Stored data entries
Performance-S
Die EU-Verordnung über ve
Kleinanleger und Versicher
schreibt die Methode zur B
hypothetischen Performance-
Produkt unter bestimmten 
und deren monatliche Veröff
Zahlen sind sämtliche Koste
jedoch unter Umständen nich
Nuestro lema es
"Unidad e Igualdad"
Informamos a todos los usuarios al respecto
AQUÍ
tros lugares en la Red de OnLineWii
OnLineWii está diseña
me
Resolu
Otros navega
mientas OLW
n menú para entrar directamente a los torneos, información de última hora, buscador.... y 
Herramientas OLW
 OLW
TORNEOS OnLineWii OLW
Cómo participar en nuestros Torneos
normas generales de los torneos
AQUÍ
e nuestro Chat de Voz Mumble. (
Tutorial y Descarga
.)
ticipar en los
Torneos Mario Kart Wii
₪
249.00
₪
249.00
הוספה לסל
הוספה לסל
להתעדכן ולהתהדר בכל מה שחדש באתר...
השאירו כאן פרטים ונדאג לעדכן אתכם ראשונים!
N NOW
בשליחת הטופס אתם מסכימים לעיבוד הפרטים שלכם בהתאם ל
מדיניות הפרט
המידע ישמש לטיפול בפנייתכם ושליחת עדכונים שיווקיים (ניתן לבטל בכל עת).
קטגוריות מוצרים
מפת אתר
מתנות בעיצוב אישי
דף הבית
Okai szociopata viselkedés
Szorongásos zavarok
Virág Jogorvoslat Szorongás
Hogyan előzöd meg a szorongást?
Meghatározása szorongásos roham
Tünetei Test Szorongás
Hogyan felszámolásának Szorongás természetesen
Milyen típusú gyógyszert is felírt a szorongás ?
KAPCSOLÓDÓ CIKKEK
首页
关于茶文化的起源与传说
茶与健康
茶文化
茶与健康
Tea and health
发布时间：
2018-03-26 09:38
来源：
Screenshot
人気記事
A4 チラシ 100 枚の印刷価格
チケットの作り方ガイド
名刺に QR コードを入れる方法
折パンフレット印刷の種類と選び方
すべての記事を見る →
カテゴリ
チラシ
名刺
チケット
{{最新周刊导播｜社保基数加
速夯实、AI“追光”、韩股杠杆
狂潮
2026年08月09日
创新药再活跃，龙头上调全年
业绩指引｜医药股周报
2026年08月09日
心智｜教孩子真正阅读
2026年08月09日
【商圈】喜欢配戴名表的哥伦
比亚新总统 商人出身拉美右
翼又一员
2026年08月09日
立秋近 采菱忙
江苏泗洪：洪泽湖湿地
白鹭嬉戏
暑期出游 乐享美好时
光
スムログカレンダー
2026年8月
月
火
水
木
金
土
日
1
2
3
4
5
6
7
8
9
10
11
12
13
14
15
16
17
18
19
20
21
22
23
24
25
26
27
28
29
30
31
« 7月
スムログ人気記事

> Exercise goal:
Scan the entries above and copy each line where "Hogyan" occurs.

> Solution below:
Hogyan előzöd meg a szorongást?
Hogyan felszámolásának Szorongás természetesen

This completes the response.